_TEXT SEGMENT_:
--------------------
I presented at a local professional group the other evening. I was discussing Acceptance Test-Driven Development (ATDD), but started the session with an overview of User Stories. From my perspective, the notion of User Stories was introduced with Extreme Programming as early as 2001. So they’ve been in use for 10+ years. Mike Cohn wrote his wonderful book, User Stories Applied in 2004. So again, we’re approaching 10 years of solid information on the User Story as an agile requirement artifact.
My assumption is that most folks nowadays understand User Stories, particularly in agile contexts. But what I found in my meeting is that folks are still struggling with the essence of a User Story. In fact, some of the questions and level of understandings shocked me. But then when I thought about it, most if not all of the misunderstanding surrounds using user stories, but treating them like traditional requirements. So that experienced inspired me to write this article.
In a small way, I hope it advances the state of understanding surrounding the proper use of User Stories. So here are ten indicators that you might not be looking at your stories the right way:
#1) Writing a complete story all at once – trying to estimate and get it “right” the first time
Stories evolve as they move closer to sprint execution and as they can decomposed and further refined. I consider a good heuristic that a team should “visit” each story (and its offspring) about 3-4 times before they make it into a Sprint or iteration. This would include grooming meetings and also discussions across the team.
I really want teams to take ownership of their backlogs in real-time—thinking about upcoming stories, themes, their interrelationships, and design & testing strategies. Having this occur on a daily basis creates the emergent nature of agile requirements, design, and planning.
#2) If the Product Owner asks for something not articulated on the story, you split the story and make them wait for the “additional scope”
--------------------
_DATA FOR ANALYSIS_:

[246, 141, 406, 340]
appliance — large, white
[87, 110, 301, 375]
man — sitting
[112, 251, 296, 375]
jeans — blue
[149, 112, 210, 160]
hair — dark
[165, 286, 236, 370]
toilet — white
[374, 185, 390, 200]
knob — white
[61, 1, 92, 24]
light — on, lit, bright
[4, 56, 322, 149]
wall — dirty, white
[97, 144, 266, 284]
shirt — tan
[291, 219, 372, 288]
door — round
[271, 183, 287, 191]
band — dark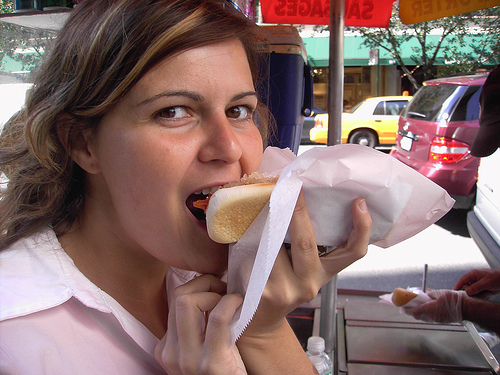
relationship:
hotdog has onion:
[196, 165, 407, 245] [220, 163, 294, 186]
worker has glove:
[397, 63, 498, 348] [409, 289, 466, 325]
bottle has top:
[299, 332, 338, 373] [306, 334, 326, 349]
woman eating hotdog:
[3, 6, 373, 371] [196, 165, 407, 245]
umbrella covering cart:
[227, 4, 498, 30] [283, 283, 495, 371]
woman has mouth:
[3, 6, 373, 371] [185, 177, 242, 247]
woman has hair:
[3, 6, 373, 371] [3, 5, 285, 255]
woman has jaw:
[3, 6, 373, 371] [133, 207, 257, 276]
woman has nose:
[3, 6, 373, 371] [195, 108, 244, 168]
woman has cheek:
[3, 6, 373, 371] [103, 132, 199, 193]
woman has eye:
[3, 6, 373, 371] [154, 99, 196, 129]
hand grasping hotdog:
[230, 184, 377, 317] [196, 165, 407, 245]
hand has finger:
[230, 184, 377, 317] [318, 198, 371, 276]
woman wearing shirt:
[3, 6, 373, 371] [1, 218, 223, 371]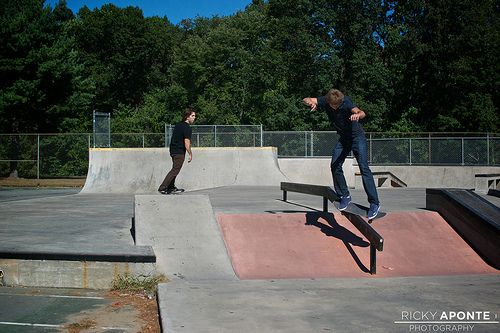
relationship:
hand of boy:
[350, 113, 360, 121] [300, 88, 382, 221]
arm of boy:
[349, 104, 367, 123] [300, 88, 382, 221]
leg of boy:
[352, 138, 382, 220] [300, 88, 382, 221]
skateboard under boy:
[332, 198, 384, 221] [300, 88, 382, 221]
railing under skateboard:
[280, 182, 382, 273] [335, 199, 385, 224]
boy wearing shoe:
[298, 86, 385, 226] [363, 198, 382, 220]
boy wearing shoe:
[298, 86, 385, 226] [335, 194, 352, 213]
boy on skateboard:
[300, 88, 382, 221] [332, 198, 384, 221]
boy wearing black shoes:
[156, 106, 198, 196] [156, 181, 183, 196]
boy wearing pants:
[157, 109, 199, 196] [158, 152, 184, 189]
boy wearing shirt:
[157, 109, 199, 196] [166, 121, 194, 153]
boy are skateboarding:
[300, 88, 382, 221] [159, 72, 386, 222]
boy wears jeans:
[298, 86, 385, 226] [321, 140, 381, 197]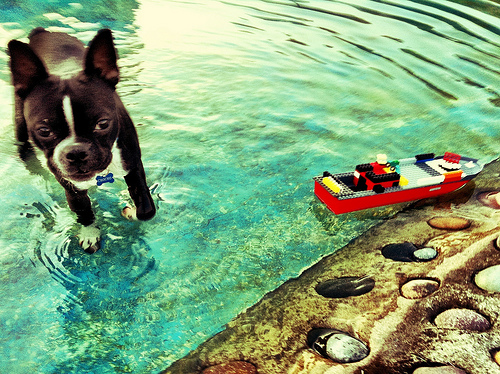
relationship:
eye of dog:
[76, 103, 135, 139] [15, 12, 193, 251]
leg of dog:
[99, 139, 164, 213] [15, 12, 193, 251]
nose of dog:
[65, 145, 97, 172] [15, 12, 193, 251]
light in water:
[199, 37, 254, 76] [190, 20, 349, 189]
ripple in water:
[282, 6, 383, 90] [190, 20, 349, 189]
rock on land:
[298, 234, 409, 317] [326, 224, 458, 322]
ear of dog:
[72, 13, 151, 94] [15, 12, 193, 251]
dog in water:
[15, 12, 193, 251] [190, 20, 349, 189]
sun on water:
[155, 12, 194, 42] [190, 20, 349, 189]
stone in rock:
[386, 250, 431, 276] [298, 234, 409, 317]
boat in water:
[266, 127, 481, 240] [190, 20, 349, 189]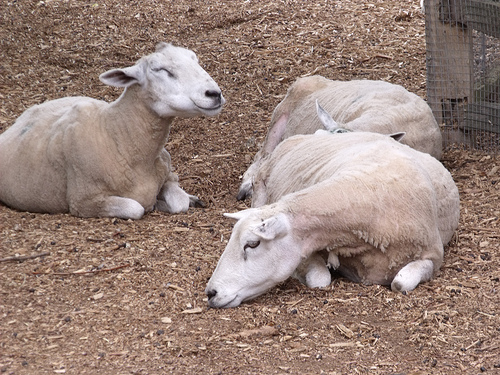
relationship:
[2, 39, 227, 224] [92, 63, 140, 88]
lamb has ear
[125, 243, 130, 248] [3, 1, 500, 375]
wood chip on ground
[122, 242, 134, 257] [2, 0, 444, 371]
wood chip on ground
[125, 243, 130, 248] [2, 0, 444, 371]
wood chip on ground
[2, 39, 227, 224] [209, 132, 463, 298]
lamb next to lamb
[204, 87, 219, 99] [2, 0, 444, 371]
nose on ground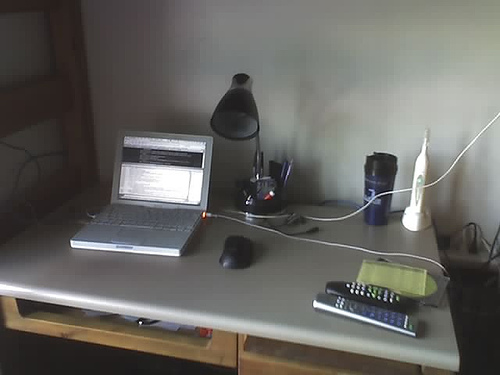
--------------------
_TASK LIST_:
A: Decide whether each statement agrees with the article on user stories, answering yes or no and quoting the words that decide it: (i) Mike Cohn's book User Stories Applied came out in 2004; (ii) the author suggests a team should look at each story once before it enters a sprint; (iii) the author's presentation was mainly about User Stories.
B: Pick up the article on user stories after its last line and keep writing.
The entries have no connection to the article on user stories.

_TASK-BY-TASK OUTPUTS_:
A:
(i) Yes: "Mike Cohn wrote his wonderful book, User Stories Applied in 2004."
(ii) No: "a team should “visit” each story (and its offspring) about 3-4 times before they make it into a Sprint or iteration."
(iii) No: "I was discussing Acceptance Test-Driven Development (ATDD), but started the session with an overview of User Stories."

B:
The expectation here is that once the story enters a Sprint, there is no “scope creep” allowed. That everything needed up-front definition. If the Product Owner forgot something or wants to react to some implemented functionality, tough. They get exactly what they asked for and changes get deferred to a new story in the next Sprint.
I disagree. User Stories are intentionally ambiguous; intentionally incomplete. I use the heuristic that stories should enter the Sprint at 70% clarity and exit the Sprint at 100% clarity. The point of the 70% is that there should be ambiguity – so things are discussed, clarified and determined during the Sprint. The requirement emerges based on conversations. This should not be penalized or deferred; instead it’s the “way of things” in agile requirements.
#3) Allowing stories with very minimal or trivial Acceptance Tests to enter your Sprints
One of the more important parts of the User Story is actually on the back of the card—it’s the Acceptance Tests or Acceptance Criteria. Establishing these conditions for acceptance early on help focus the team on the purpose and important bits in a story. The help the developers design for what the customer values. They help the testers ensure the stories’ functionality meets expectations. They help the Product Owner verify acceptance, Done-ness and then move on. They speak to functional and non-functional requirements.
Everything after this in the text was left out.